[PASSAGE FOR REVIEW]
BEGIN

The TaskCompletionMetric is designed to evaluate how effectively an AI model completes a specified task. It assesses the alignment between the task’s requirements and the model’s output, considering any tools used during the process. This metric is ideal for scenarios where task success is critical.

Required Arguments

To use the TaskCompletionMetric, you need to provide the following arguments when creating a ModelTestCase:

  • input: The task or goal the user wants the model to perform.
  • actual_output: The output generated by the model.
  • tools_called: The tools or actions the model used to accomplish the task.

Optional Parameters

  • threshold: A float representing the minimum passing threshold, defaulted to 0.5.
  • model: A string specifying which model to use for evaluation, defaulted to ‘gpt-4o-mini’.
  • include_reason: A boolean indicating whether to include a reason for the evaluation score. Defaulted to True.
  • strict_mode: Enforces a binary metric score: 1 for perfection, 0 otherwise. Overrides the current threshold and sets it to 1. Defaulted to False.
  • async_mode: Enables concurrent execution within the measure() method. Defaulted to True.
  • verbose_mode: Prints intermediate steps used to calculate the metric to the console. Defaulted to False.

END

[SUPPLIED RECORDS]
BEGIN

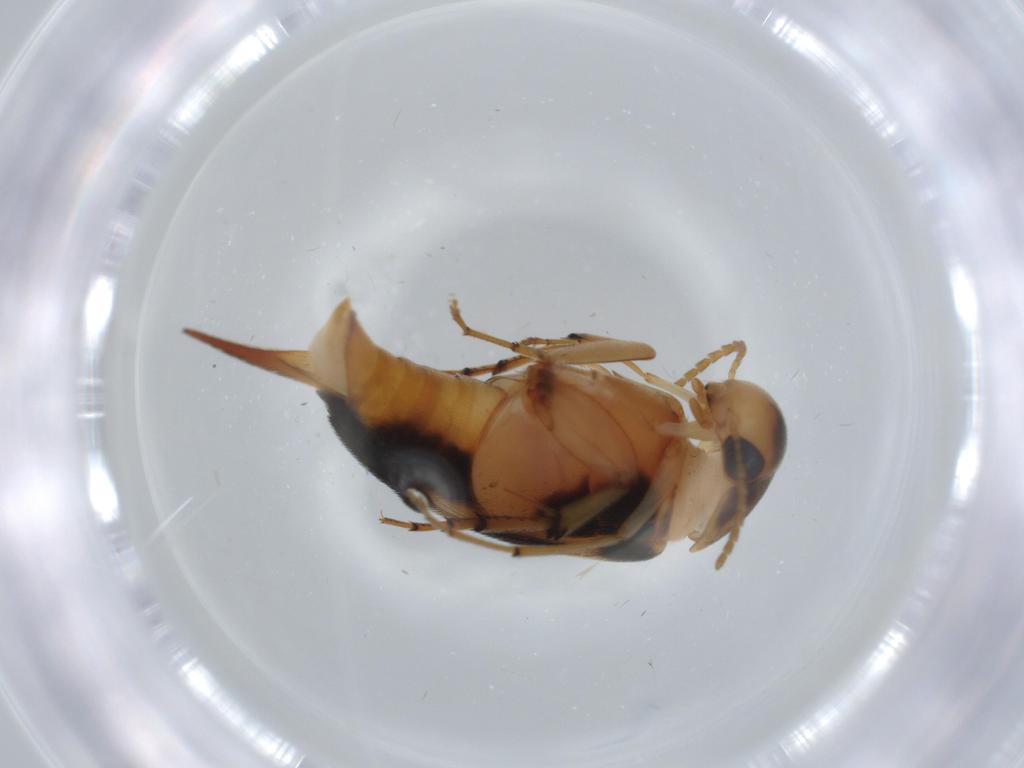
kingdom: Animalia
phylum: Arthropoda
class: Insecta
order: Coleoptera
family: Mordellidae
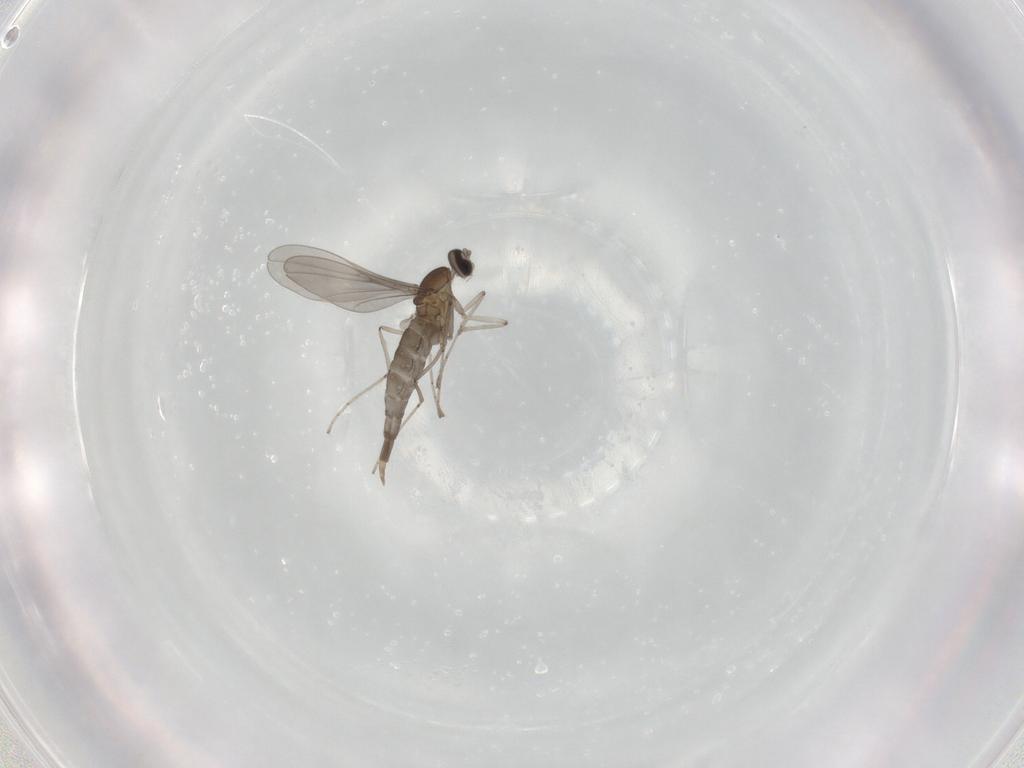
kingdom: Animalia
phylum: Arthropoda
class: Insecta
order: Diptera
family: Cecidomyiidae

END

[WHAT THIS EXERCISE ASKS]
(1) In the page on the TaskCompletionMetric above, what is the default value of the threshold parameter?
(2) Pick up the TaskCompletionMetric page above from its last line and continue it.

[RESPONSES FOR EACH TASK]
(1) 0.5

(2)
Usage Example

Here’s how you can use the TaskCompletionMetric in your evaluation system:

from agensight.eval.metrics import TaskCompletionMetric
from agensight.eval.test_case import ModelTestCase, ToolCall

# Define the metric
task_metric = TaskCompletionMetric(
    threshold=0.7,
    model="gpt-4o-mini",
    include_reason=True
)

# Create a test case
test_case = ModelTestCase(
    input="Develop a Python script to automate data entry tasks.",
    actual_output="The script automates data entry using pandas and openpyxl.",
    tools_called=[
        ToolCall(
            name="DataEntryBot",
            description="Automates data entry tasks using Python libraries.",
            input_parameters={"library": "pandas", "task": "data entry"},
            output=["Data entry automated using pandas and openpyxl."]
        )
    ]
)

# Run the evaluation
task_metric.measure(test_case)
print(task_metric.score, task_metric.reason)